Scan the lines below for the word "Vital". Copy each line you find it in.

Collected data
--------------------
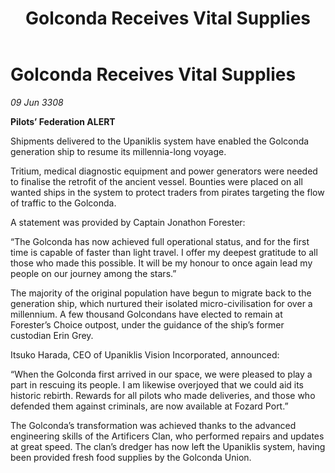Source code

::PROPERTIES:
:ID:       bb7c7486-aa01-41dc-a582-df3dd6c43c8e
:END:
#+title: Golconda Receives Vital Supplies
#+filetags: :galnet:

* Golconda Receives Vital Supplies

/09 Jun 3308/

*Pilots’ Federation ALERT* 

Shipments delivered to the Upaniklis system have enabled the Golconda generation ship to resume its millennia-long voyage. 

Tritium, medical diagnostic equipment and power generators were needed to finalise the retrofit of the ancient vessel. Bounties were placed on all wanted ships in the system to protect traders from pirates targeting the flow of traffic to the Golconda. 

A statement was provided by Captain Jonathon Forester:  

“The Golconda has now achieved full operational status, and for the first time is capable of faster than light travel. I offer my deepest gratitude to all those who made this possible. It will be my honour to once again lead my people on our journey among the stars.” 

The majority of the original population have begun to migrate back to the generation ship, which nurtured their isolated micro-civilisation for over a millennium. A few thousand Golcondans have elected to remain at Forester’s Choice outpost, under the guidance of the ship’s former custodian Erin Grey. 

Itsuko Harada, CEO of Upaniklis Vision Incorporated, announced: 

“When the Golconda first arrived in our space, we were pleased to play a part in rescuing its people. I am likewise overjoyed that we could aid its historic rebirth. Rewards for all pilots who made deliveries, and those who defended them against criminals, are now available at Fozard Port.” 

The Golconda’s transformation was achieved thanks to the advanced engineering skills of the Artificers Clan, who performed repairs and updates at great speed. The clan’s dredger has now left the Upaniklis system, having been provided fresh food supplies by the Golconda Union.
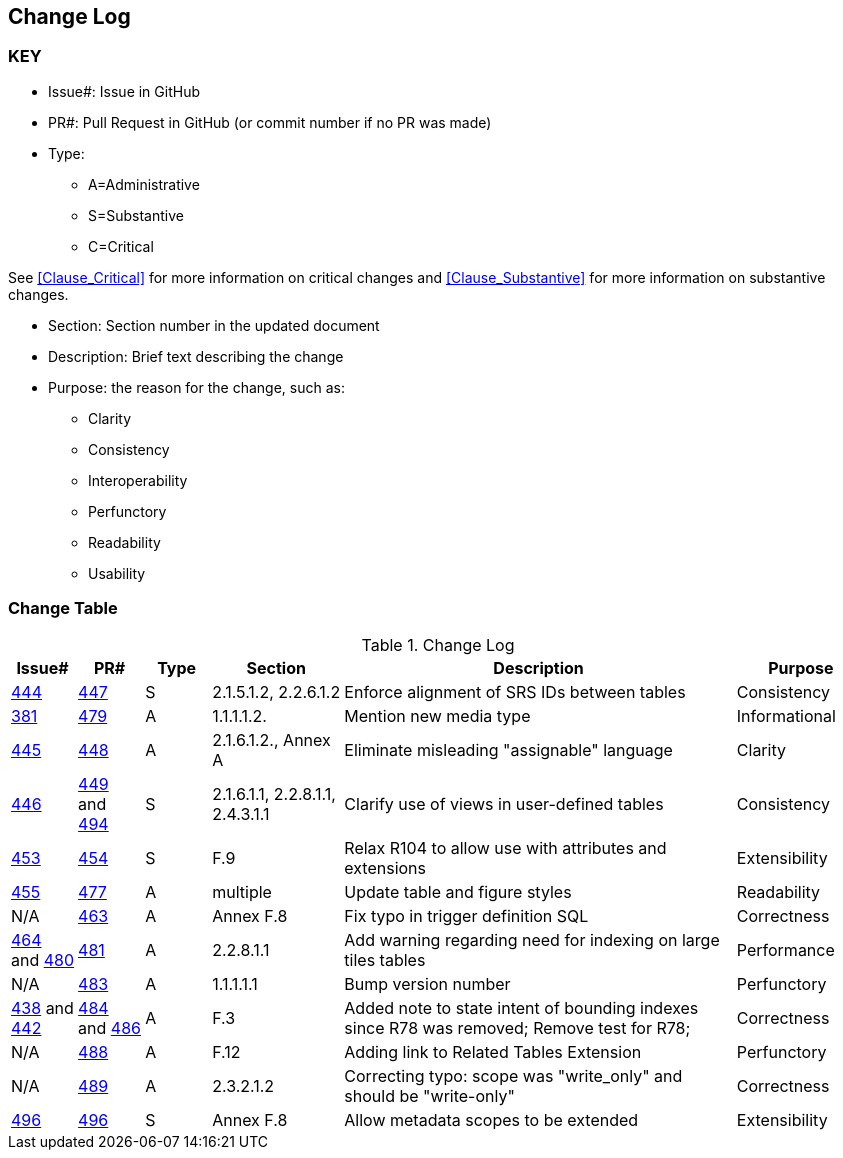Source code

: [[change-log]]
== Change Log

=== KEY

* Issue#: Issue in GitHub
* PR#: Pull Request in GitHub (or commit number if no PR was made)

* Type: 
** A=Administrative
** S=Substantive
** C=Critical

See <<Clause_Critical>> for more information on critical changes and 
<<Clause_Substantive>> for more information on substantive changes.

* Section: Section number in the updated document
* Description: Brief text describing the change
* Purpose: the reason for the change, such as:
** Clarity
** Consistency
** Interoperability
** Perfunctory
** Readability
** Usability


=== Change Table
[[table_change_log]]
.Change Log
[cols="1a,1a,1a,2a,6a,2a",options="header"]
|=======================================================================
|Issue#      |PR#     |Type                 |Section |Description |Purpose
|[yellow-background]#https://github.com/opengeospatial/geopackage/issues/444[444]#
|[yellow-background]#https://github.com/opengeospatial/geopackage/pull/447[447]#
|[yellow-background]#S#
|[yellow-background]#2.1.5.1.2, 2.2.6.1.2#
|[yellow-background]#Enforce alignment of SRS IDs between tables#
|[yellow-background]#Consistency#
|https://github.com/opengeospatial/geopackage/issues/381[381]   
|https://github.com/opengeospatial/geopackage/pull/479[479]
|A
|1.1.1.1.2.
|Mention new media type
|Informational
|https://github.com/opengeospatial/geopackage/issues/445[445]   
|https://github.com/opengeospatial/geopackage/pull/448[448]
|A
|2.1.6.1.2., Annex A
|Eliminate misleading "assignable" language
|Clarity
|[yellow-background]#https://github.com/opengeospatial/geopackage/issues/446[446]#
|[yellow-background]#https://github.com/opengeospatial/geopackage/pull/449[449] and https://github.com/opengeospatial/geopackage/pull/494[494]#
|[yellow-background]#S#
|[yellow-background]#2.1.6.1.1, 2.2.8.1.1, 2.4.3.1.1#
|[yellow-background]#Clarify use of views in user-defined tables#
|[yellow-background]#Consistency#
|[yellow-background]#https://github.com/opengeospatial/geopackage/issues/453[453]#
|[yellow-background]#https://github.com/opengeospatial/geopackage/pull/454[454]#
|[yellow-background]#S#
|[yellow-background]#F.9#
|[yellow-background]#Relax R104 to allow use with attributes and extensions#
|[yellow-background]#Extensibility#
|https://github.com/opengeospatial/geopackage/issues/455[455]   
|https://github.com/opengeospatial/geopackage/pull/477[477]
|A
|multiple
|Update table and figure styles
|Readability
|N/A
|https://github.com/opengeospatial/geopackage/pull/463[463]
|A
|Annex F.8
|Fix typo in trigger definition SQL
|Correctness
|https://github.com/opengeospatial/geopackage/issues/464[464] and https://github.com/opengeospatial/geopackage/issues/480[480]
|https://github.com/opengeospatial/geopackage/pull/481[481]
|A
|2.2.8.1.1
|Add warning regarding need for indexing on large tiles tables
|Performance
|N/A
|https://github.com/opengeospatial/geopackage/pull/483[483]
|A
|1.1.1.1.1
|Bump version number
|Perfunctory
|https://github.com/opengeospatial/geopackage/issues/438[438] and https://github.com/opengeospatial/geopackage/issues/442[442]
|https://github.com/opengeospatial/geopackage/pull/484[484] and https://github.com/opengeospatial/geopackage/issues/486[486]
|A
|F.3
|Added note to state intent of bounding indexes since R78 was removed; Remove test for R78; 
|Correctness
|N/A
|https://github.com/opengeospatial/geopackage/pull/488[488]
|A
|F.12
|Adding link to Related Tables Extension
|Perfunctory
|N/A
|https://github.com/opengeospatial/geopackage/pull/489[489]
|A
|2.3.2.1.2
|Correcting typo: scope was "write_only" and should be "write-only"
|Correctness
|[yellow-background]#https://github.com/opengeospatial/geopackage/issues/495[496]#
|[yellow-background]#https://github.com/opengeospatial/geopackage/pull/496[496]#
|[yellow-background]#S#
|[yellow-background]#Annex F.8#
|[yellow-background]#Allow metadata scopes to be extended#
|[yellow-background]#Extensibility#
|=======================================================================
--------------------
OUTPUT FOR THIS TASK –
#+title: Golconda Receives Vital Supplies
* Golconda Receives Vital Supplies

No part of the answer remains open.